Copy out each line of the data that holds the string "scroll".

======== Provided data

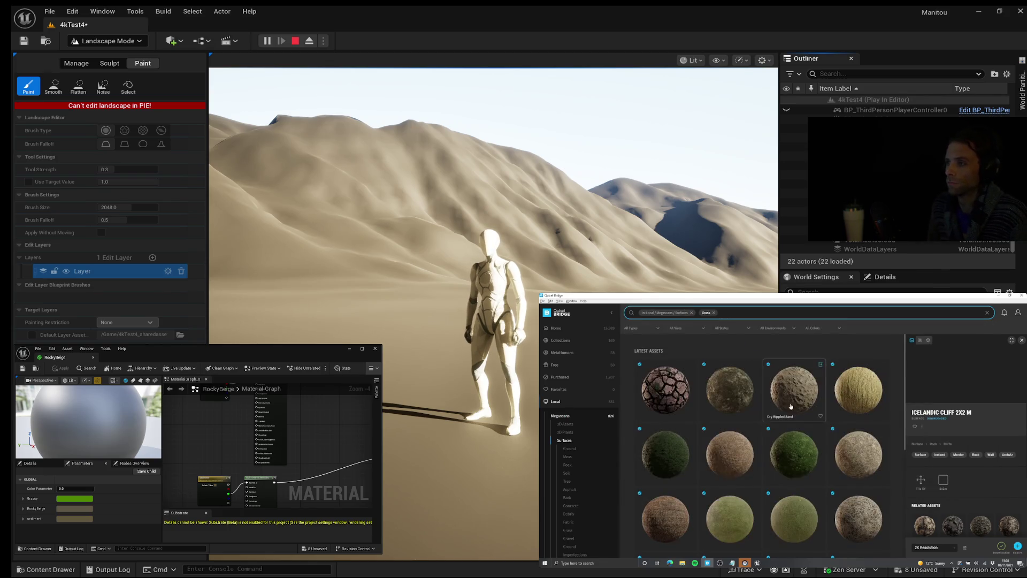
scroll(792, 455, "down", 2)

================
======== Provided data

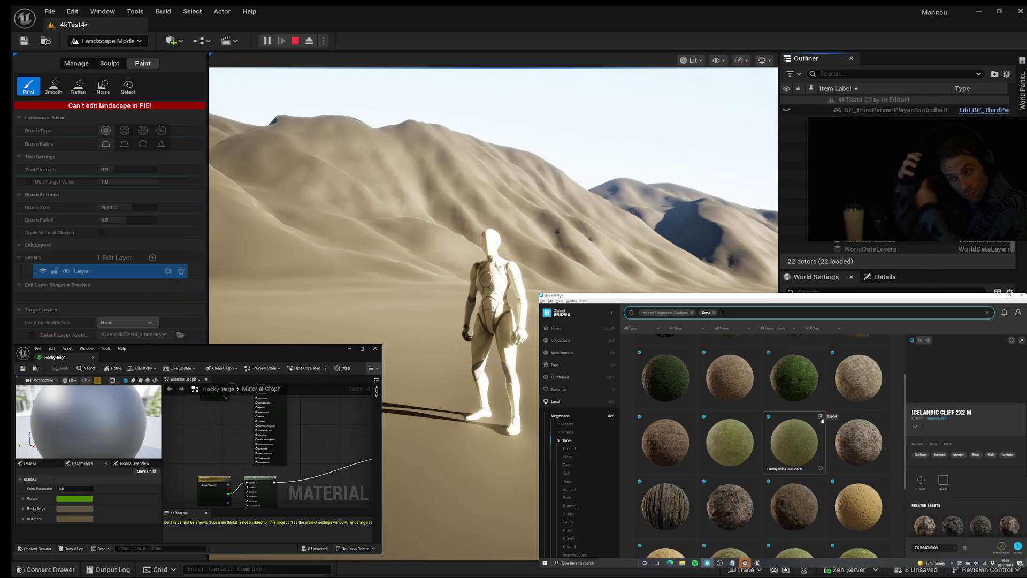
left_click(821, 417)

================
======== Provided data

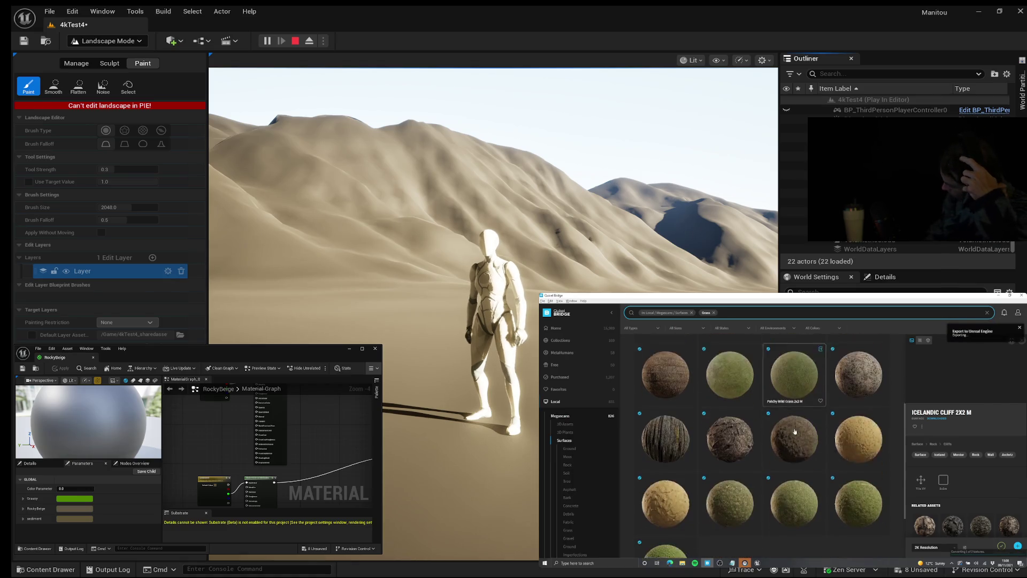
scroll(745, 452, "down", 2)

================

> Task answer
scroll(792, 455, "down", 2)
scroll(745, 452, "down", 2)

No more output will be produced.